Up ahead we could make out where the dunes became a solid mass, swallowing up the caravan tracks we'd followed. If Ubar was buried farther on, it would be impossible to find it. The helicopter banked, turned, and headed back along the road. We scanned it again, now looking for additional features that had caught our attention on our space images.

We passed back over the "L" site. A bust. Next we looked for what might have been a lost oasis where our space imagery showed a patch of infrared radiation. But whatever created it must have been transient—we saw nothing. (When the Landsat 5 satellite passed over, seasonal vegetation may have sprouted from a rain-dampened hollow in the dunes.) It was then that Nick announced, "We're not going to make it. We're burning fuel like mad." He hesitated, then suggested a plan. "Best bet is I drop everyone off, lighten up. Should be able to make it to an emergency fuel dump, then back. Okay?"

"Okay. But could you at least drop us off at the next waypoint, the one at 18 degrees 32 minutes by 52 degrees 31 minutes?"

"Will do."

This was a hot spot that had seemed promising on our SIR-B radar scan. But as we dropped down to it, we could see that it was yet another natural (though unusual) formation, a small limestone hill rising from the surrounding dunescape.

Nick offloaded us at the base of the hill. "Got to keep moving, so no shutting down. Watch yourselves. Should be back in an hour if all goes well..." In less than two minutes, he was on his way. His Huey became a speck on the horizon, then vanished.

We trudged to the top of the hill and found there a single, solemn bedouin grave. We checked the temperature. Shaded, at eye level, it was 120 degrees. The ground temperature, then, would be well over 160. We checked our supplies. Kay had some sandwiches. But most of our water, we realized, was still in the helicopter. We had only a few quarts in backpacks. Normally this would have been plenty, except that out here you were thirsty five minutes after your last drink.

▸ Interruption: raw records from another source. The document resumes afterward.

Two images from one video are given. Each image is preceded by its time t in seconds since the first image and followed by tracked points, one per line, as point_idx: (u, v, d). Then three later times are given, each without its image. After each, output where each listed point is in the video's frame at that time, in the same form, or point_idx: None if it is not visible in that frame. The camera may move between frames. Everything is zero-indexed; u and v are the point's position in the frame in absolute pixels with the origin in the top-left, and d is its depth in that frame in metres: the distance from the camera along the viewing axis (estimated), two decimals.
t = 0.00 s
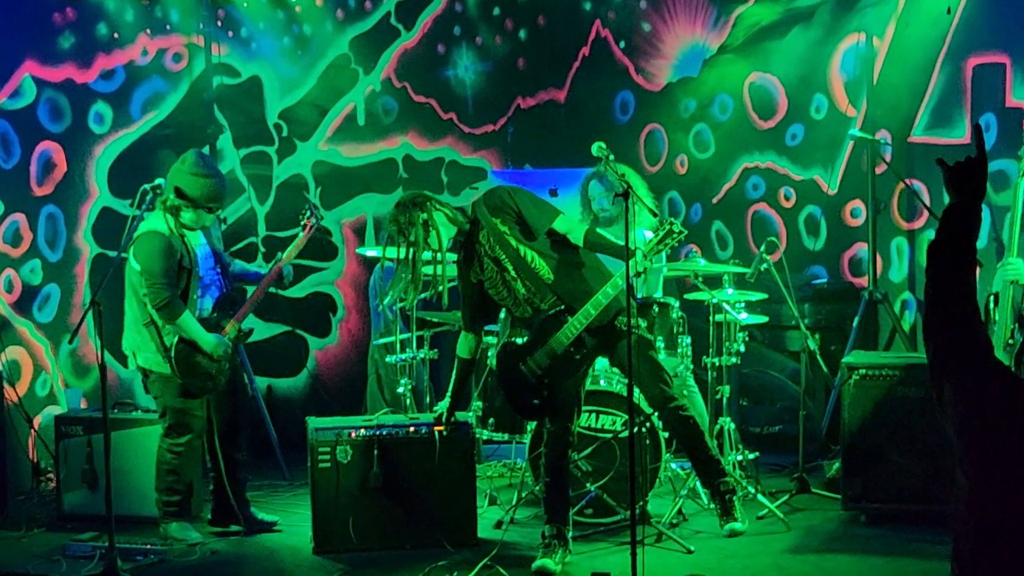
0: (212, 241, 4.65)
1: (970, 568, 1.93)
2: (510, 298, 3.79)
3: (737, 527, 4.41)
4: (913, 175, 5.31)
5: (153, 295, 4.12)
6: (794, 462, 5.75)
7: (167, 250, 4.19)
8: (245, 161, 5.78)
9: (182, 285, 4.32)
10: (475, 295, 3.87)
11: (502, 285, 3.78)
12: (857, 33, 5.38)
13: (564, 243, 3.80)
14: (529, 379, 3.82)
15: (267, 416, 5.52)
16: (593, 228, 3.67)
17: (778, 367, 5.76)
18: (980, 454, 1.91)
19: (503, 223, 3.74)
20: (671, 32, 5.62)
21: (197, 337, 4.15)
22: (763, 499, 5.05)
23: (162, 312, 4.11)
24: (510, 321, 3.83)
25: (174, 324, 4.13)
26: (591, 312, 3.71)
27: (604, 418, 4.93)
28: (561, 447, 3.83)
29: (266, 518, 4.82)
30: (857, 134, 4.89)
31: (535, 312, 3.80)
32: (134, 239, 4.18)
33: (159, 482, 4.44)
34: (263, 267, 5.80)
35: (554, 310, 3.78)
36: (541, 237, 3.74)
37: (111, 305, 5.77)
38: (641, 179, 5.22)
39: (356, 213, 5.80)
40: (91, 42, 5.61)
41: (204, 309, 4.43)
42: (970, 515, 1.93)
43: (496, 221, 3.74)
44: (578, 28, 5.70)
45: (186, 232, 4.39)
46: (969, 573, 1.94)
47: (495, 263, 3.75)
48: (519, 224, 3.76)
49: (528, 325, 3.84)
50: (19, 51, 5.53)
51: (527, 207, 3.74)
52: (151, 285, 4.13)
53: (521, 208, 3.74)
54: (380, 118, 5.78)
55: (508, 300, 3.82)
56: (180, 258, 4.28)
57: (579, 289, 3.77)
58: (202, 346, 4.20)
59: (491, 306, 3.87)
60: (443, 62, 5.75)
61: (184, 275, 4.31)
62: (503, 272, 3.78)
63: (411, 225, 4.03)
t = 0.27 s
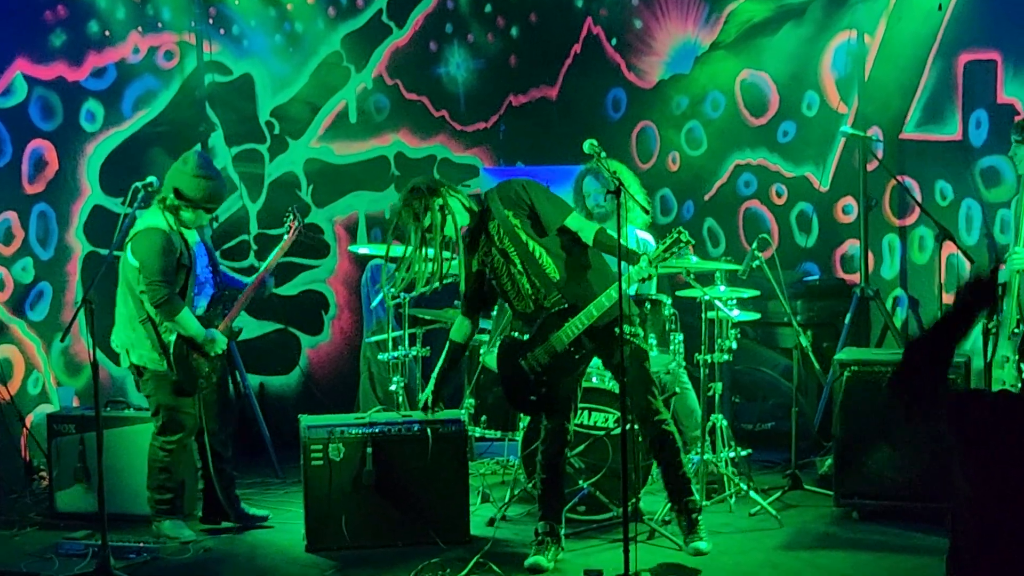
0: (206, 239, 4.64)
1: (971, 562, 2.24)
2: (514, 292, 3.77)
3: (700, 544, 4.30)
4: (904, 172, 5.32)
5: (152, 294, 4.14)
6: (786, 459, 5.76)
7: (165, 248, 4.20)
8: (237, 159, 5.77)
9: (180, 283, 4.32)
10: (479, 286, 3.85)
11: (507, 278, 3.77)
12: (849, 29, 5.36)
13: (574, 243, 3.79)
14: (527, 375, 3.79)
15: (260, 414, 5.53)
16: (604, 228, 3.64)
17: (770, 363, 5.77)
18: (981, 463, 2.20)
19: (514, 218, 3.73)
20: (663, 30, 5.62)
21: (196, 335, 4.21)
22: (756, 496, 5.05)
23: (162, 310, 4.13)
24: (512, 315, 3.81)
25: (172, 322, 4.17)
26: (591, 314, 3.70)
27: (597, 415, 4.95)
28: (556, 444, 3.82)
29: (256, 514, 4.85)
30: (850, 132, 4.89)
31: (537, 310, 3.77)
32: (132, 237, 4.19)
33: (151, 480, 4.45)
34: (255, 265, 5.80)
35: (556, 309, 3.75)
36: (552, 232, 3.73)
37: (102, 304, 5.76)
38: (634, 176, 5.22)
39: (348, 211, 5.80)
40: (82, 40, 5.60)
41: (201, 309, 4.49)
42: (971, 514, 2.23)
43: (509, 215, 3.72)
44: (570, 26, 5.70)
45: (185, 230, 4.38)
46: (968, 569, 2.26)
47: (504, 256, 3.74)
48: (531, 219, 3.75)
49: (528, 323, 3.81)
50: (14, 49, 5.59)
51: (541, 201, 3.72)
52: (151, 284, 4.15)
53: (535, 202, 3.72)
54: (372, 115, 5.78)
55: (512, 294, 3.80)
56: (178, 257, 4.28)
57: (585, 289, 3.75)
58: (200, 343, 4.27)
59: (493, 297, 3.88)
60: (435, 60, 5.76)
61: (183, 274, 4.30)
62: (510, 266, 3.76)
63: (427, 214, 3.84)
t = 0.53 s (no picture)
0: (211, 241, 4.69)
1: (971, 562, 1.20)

Kay opened the umbrella she had brought along. Earlier on we had kidded her about it. Now, one by one, we took turns strolling over to Kay to double-check the time and gaze out across the desert, burning with a heat so intense it felt as if the oxygen were being drawn from the air. "Heat suffocation" sounded like an appropriate medical term—was there such a thing?

An hour went by. Everyone now just happened to be facing east-southeast, where Nick's helicopter had disappeared across the dunes. Our unspoken thoughts, I'm sure, were similar: what if Nick didn't quite make it back to the fuel dump? What if he ran out of gas or threw a rod or lost a bearing?

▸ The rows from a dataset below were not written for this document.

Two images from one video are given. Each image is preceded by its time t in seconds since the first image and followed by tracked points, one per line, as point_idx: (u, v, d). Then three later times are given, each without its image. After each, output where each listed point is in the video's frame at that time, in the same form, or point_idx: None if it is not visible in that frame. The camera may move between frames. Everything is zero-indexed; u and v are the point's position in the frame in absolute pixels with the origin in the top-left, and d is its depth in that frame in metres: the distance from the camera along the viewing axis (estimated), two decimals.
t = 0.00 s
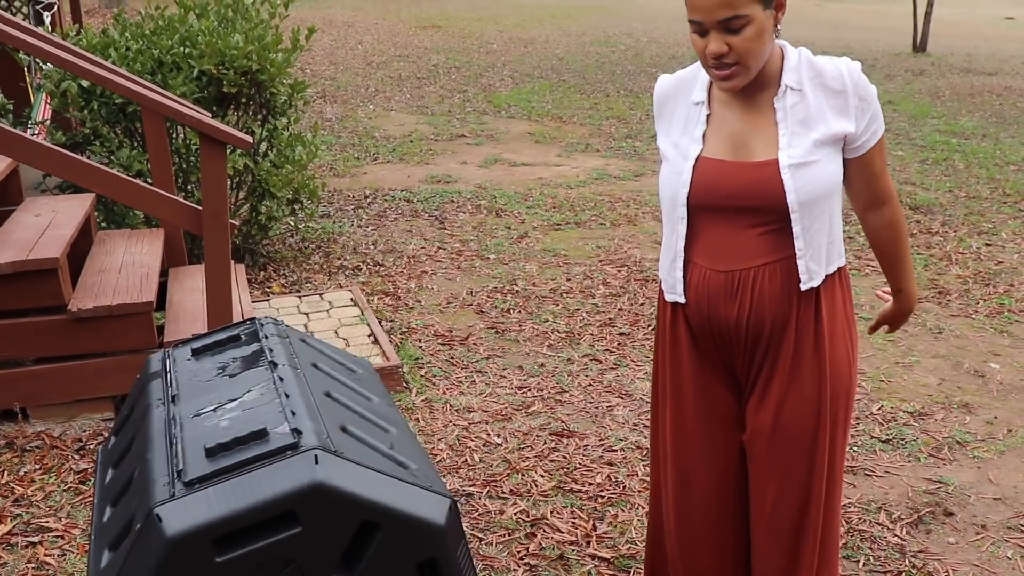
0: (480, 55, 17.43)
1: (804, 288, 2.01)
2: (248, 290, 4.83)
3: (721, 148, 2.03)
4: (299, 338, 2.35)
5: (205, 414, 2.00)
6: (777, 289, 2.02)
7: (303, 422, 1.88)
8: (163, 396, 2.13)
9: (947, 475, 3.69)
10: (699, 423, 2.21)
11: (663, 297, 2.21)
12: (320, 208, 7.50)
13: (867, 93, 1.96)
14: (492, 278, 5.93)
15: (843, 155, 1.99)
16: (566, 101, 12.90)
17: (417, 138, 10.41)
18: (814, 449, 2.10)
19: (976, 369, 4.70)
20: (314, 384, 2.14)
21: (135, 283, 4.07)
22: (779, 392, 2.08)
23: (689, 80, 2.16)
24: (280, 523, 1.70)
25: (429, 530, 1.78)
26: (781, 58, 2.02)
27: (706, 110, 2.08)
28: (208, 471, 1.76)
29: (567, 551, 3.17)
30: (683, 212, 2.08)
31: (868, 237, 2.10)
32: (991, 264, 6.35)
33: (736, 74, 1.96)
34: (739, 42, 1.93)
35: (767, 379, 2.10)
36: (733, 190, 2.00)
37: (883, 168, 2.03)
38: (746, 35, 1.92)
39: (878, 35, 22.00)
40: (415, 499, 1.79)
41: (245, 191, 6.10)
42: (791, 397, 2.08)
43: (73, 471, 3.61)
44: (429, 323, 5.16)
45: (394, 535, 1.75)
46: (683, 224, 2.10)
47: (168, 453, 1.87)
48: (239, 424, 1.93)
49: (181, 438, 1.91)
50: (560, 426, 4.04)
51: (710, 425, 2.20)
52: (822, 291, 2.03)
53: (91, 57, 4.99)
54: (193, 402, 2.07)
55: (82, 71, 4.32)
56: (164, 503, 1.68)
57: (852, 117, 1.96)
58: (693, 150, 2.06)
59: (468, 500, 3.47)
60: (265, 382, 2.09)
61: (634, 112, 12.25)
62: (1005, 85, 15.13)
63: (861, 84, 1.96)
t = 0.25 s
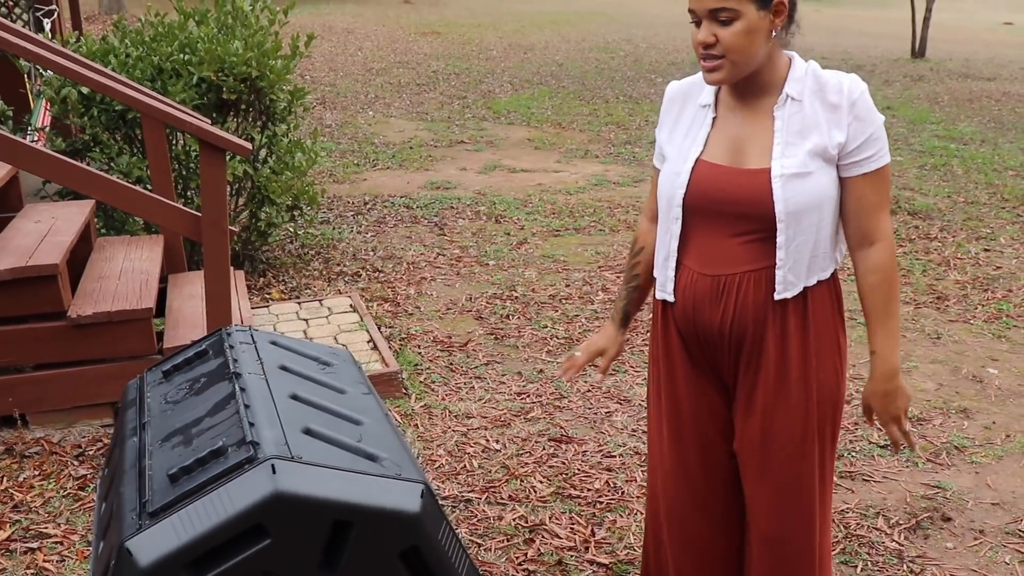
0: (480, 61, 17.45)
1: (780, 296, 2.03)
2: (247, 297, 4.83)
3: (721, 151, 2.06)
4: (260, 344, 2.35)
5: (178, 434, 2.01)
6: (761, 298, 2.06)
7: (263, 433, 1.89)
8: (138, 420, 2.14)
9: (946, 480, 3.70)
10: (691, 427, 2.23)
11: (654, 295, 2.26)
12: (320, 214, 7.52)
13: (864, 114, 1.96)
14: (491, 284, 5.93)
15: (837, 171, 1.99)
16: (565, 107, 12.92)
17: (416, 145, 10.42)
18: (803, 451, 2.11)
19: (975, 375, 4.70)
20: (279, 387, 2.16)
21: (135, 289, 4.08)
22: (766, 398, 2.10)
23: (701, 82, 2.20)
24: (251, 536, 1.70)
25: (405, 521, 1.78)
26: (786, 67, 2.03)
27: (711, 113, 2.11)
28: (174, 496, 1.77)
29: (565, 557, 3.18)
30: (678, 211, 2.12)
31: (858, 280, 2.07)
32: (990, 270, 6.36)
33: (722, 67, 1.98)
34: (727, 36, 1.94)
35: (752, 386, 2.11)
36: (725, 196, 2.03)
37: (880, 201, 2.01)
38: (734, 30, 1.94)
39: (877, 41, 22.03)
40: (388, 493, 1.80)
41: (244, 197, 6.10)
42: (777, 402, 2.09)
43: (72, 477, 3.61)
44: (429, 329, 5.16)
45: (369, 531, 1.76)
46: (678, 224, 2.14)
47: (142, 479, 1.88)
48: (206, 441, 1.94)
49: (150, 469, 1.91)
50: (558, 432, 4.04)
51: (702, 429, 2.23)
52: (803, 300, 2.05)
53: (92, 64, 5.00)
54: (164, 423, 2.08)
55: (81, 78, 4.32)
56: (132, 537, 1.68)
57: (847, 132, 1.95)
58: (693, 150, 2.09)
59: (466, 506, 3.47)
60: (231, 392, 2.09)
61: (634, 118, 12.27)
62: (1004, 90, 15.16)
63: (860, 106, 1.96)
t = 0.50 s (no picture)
0: (480, 72, 17.51)
1: (758, 302, 2.06)
2: (248, 307, 4.85)
3: (716, 157, 2.08)
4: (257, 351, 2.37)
5: (178, 441, 2.02)
6: (744, 305, 2.08)
7: (262, 442, 1.90)
8: (139, 427, 2.15)
9: (944, 489, 3.70)
10: (681, 431, 2.28)
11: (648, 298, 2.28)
12: (320, 224, 7.53)
13: (854, 131, 1.95)
14: (491, 294, 5.95)
15: (825, 185, 1.99)
16: (565, 118, 12.96)
17: (417, 155, 10.45)
18: (788, 461, 2.14)
19: (973, 384, 4.71)
20: (280, 397, 2.17)
21: (135, 299, 4.09)
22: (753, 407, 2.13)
23: (707, 89, 2.22)
24: (250, 545, 1.71)
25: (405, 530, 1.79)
26: (794, 81, 2.04)
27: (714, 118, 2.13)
28: (175, 503, 1.78)
29: (564, 566, 3.18)
30: (671, 215, 2.14)
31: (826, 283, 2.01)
32: (988, 279, 6.37)
33: (737, 72, 1.98)
34: (747, 42, 1.94)
35: (740, 394, 2.14)
36: (715, 200, 2.05)
37: (864, 216, 1.98)
38: (755, 37, 1.94)
39: (876, 51, 22.09)
40: (388, 501, 1.80)
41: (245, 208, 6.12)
42: (765, 412, 2.12)
43: (71, 487, 3.62)
44: (428, 339, 5.18)
45: (369, 540, 1.77)
46: (671, 226, 2.16)
47: (142, 485, 1.89)
48: (207, 449, 1.95)
49: (150, 476, 1.92)
50: (557, 442, 4.05)
51: (692, 432, 2.27)
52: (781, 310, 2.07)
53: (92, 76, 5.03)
54: (165, 430, 2.09)
55: (81, 89, 4.33)
56: (134, 543, 1.68)
57: (835, 146, 1.95)
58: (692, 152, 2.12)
59: (466, 515, 3.48)
60: (230, 401, 2.10)
61: (633, 129, 12.31)
62: (1002, 100, 15.19)
63: (852, 121, 1.96)
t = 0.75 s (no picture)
0: (480, 83, 17.57)
1: (762, 317, 2.07)
2: (248, 317, 4.87)
3: (710, 170, 2.10)
4: (277, 360, 2.40)
5: (198, 437, 2.04)
6: (742, 316, 2.09)
7: (290, 445, 1.92)
8: (157, 419, 2.17)
9: (941, 497, 3.71)
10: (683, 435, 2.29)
11: (644, 309, 2.30)
12: (320, 235, 7.56)
13: (851, 145, 1.98)
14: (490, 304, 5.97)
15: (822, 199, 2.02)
16: (565, 128, 13.00)
17: (417, 166, 10.49)
18: (792, 470, 2.16)
19: (971, 392, 4.72)
20: (302, 407, 2.19)
21: (136, 309, 4.11)
22: (749, 418, 2.14)
23: (700, 101, 2.24)
24: (267, 545, 1.73)
25: (419, 548, 1.81)
26: (787, 95, 2.06)
27: (708, 132, 2.15)
28: (198, 492, 1.80)
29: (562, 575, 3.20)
30: (667, 227, 2.16)
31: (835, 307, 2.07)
32: (986, 288, 6.39)
33: (731, 91, 2.01)
34: (740, 61, 1.97)
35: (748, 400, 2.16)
36: (710, 213, 2.07)
37: (864, 230, 2.03)
38: (746, 56, 1.96)
39: (876, 61, 22.13)
40: (405, 519, 1.83)
41: (245, 218, 6.15)
42: (762, 424, 2.14)
43: (71, 496, 3.63)
44: (427, 349, 5.20)
45: (383, 555, 1.79)
46: (666, 239, 2.18)
47: (161, 475, 1.91)
48: (230, 447, 1.97)
49: (172, 465, 1.94)
50: (556, 451, 4.06)
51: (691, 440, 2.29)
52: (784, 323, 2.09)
53: (93, 87, 5.06)
54: (185, 425, 2.11)
55: (82, 100, 4.35)
56: (154, 528, 1.70)
57: (831, 161, 1.98)
58: (686, 166, 2.14)
59: (464, 524, 3.49)
60: (252, 406, 2.13)
61: (633, 139, 12.34)
62: (1001, 109, 15.23)
63: (848, 136, 1.98)
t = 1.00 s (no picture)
0: (481, 91, 17.62)
1: (764, 322, 2.08)
2: (248, 325, 4.89)
3: (702, 181, 2.13)
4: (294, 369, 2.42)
5: (216, 435, 2.06)
6: (742, 322, 2.10)
7: (310, 449, 1.94)
8: (174, 415, 2.18)
9: (939, 502, 3.73)
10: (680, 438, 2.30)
11: (636, 321, 2.31)
12: (321, 244, 7.58)
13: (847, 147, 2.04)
14: (490, 311, 5.99)
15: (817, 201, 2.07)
16: (565, 136, 13.03)
17: (418, 174, 10.51)
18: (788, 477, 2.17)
19: (969, 398, 4.73)
20: (320, 416, 2.20)
21: (137, 318, 4.13)
22: (746, 427, 2.15)
23: (684, 114, 2.27)
24: (279, 545, 1.75)
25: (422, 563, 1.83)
26: (770, 103, 2.10)
27: (695, 144, 2.18)
28: (220, 486, 1.81)
29: None
30: (661, 240, 2.19)
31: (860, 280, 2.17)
32: (985, 294, 6.40)
33: (717, 108, 2.04)
34: (724, 76, 2.00)
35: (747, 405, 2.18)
36: (704, 223, 2.10)
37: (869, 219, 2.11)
38: (730, 70, 2.00)
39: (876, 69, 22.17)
40: (412, 533, 1.85)
41: (246, 227, 6.17)
42: (758, 432, 2.15)
43: (73, 504, 3.65)
44: (427, 356, 5.22)
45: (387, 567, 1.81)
46: (660, 252, 2.20)
47: (178, 469, 1.93)
48: (247, 445, 1.99)
49: (189, 458, 1.96)
50: (555, 457, 4.08)
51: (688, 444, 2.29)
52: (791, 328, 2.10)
53: (95, 97, 5.09)
54: (204, 423, 2.12)
55: (83, 110, 4.38)
56: (172, 517, 1.73)
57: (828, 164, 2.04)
58: (676, 180, 2.16)
59: (463, 530, 3.51)
60: (273, 408, 2.15)
61: (633, 147, 12.37)
62: (1001, 116, 15.25)
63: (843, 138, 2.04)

Two hours since Nick left. We said nothing, just listened. In the desert stillness, the tiniest of sounds was exaggerated. The crunch of a foot was thunderous, a whisper a shout. Then, two hours and twenty minutes after the helicopter had winged away, we heard a distant thumpety-thump, then spied far off a gnatlike, angellike speck skittering over the dunes.

Once we were aboard, Nick explained that the fuel dump had been marauded, either by drug runners or local bedouin. Out in the desert, fifty-five-gallon drums all but beg you to fill up. Luckily, he had managed to scrounge a few gallons and make it on to an SOAF outpost.

"Sorry about that, mates. It will be on to Shisur, then?"

"If it's okay by you..."

Prior to the drilling of recent bore holes, the well at Shisur had provided the only reliable fresh water in this quadrant of the Rub' al-Khali. As indicated on our space imaging, the Ubar caravan route made a considerable swing to pass by Shisur. Our theory was that the well had been a way station, a rest stop on the road to Ubar. It might be a good place to find traces of the People of 'Ad.